Mechanism of photoluminescence enhancement and quenching in Nd2O3 nanoparticles–ferroelectric liquid crystal nanocomposites
Abstract
The mechanism of photoluminescence enhancement and quenching in np-Nd2O3:FLC nanocomposites has been explored in the current study by UV-Vis and photoluminescence (PL) spectroscopy techniques. UV-Vis absorption spectra of Nd2O3 NPs in the 200–800 nm range shows two absorptions at 248 nm and 292 nm whereas pure FLC gives a broad absorption in the 265 nm to 348 nm region. PL emission intensity of np-Nd2O3:FLC composites recorded at 248 nm excitation wavelength where Nd2O3 NPs show intense emission, increases with gradually increasing the concentration of NPs up to 8 μl. This enhancement in PL intensity without blue/red shifting the FLC's emission band was attributed to the up-conversion of doped Nd3+ ions and transfer of excitation energy to liquid crystal molecules.
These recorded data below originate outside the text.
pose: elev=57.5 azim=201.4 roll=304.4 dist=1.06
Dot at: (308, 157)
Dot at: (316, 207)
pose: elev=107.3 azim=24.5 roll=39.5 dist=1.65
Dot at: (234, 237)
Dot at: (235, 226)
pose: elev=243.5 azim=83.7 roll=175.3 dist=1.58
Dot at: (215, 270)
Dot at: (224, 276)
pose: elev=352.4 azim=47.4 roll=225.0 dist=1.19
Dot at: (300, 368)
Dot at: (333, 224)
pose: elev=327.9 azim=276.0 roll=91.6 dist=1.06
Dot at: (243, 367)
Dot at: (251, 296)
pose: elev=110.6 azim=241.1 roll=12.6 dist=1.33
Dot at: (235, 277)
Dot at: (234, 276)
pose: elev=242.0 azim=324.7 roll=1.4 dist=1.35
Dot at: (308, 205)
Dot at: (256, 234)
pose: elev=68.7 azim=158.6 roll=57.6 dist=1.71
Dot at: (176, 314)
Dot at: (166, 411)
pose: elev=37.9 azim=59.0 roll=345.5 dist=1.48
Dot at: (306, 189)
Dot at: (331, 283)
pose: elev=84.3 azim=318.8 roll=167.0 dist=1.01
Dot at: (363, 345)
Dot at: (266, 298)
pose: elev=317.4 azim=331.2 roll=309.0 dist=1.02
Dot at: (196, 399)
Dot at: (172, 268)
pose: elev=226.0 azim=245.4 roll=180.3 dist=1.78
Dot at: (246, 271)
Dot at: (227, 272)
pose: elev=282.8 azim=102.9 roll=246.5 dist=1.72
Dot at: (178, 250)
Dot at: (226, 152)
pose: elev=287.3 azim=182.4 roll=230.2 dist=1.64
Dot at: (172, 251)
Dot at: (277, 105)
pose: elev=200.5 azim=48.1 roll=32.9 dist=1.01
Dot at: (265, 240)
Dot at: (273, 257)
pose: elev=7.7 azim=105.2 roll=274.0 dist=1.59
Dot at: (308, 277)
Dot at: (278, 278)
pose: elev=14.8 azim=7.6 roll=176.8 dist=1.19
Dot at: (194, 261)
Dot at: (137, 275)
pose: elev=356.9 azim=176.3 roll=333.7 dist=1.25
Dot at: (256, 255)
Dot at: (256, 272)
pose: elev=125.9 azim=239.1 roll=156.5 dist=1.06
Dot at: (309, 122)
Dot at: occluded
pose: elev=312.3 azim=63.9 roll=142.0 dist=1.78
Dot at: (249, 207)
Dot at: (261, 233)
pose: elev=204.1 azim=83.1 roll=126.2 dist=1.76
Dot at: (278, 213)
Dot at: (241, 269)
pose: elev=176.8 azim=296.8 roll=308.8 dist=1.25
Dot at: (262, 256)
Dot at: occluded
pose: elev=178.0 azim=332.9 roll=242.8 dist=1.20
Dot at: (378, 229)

When excited with 248 nm, the Nd3+ ground state 4I9/2 absorption excites electrons to a higher excited state 2G5/2. The excited Nd3+ ions in 2G5/2 level relax non-radiatively to the metastable 2H11/2 state and then re-excites to an unstable 4G11/2 level. The electrons populated in 4G11/2 release energy either radiatively to different defect energy levels in the visible region or transfers this excitation energy to liquid crystal molecules which resulted into the enhancement in PL emission intensity. On the other hand, emission spectra at 303, 323, 333, 343 nm excitation wavelengths exhibit quenching of all emission bands in np-Nd2O3:FLC composites due to the stress induced structural disordering by the Nd2O3 NPs in the FLC matrix and creation of non-radiative channels in the system.